▸ **Exercise brief**
Below are some entries. Repeat exactly the lines from the one with "- Monthly: Review organic traffic trends" through the one with "- Check GitHub issues", and only those.

(Records drawn from a dataset)
※
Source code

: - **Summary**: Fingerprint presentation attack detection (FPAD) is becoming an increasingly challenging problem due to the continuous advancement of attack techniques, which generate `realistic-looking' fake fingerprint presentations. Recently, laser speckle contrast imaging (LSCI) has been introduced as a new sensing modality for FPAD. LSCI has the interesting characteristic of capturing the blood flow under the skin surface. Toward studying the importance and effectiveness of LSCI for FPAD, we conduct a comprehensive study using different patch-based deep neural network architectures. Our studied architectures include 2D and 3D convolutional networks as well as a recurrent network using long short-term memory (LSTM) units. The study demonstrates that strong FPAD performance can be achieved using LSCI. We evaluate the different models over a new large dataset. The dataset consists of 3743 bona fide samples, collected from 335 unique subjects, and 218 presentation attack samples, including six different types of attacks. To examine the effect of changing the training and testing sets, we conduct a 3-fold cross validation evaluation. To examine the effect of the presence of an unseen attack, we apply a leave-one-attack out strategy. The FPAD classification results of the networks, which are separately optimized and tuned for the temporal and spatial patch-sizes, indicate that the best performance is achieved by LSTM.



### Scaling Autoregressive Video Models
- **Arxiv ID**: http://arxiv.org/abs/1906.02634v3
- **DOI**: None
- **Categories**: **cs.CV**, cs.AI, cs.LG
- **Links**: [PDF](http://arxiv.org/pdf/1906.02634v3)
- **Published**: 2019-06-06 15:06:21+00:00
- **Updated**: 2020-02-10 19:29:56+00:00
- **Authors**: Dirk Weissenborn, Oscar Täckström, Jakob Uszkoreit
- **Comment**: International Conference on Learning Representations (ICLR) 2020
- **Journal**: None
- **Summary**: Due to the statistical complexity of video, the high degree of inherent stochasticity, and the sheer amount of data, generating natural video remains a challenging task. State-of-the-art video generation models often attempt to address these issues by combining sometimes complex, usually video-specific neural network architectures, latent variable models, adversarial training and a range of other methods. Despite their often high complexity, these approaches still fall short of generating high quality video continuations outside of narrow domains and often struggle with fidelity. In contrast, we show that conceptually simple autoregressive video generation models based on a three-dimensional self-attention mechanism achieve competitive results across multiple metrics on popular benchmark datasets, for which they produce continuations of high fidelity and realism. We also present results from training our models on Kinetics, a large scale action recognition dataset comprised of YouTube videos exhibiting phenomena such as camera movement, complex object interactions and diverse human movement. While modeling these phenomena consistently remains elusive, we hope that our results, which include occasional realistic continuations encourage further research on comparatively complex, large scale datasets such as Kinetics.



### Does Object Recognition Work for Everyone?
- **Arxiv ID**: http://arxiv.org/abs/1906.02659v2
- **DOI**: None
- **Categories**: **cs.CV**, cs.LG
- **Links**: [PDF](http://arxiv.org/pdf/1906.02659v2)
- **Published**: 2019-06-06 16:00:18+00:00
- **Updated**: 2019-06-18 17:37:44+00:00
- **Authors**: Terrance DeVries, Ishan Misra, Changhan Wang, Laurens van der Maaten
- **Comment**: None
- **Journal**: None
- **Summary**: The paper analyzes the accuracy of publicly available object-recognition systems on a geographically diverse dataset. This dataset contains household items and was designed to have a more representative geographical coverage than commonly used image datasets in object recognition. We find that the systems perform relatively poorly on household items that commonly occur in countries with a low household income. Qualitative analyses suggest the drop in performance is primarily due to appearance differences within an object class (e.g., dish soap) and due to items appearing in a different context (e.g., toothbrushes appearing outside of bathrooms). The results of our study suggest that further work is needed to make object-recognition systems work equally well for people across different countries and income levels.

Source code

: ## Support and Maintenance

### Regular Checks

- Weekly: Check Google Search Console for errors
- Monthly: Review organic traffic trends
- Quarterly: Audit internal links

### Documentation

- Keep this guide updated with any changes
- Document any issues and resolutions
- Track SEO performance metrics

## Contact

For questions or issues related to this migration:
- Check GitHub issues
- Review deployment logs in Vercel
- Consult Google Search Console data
※
▸ **Result of this exercise**
- Monthly: Review organic traffic trends
- Quarterly: Audit internal links

### Documentation

- Keep this guide updated with any changes
- Document any issues and resolutions
- Track SEO performance metrics

## Contact

For questions or issues related to this migration:
- Check GitHub issues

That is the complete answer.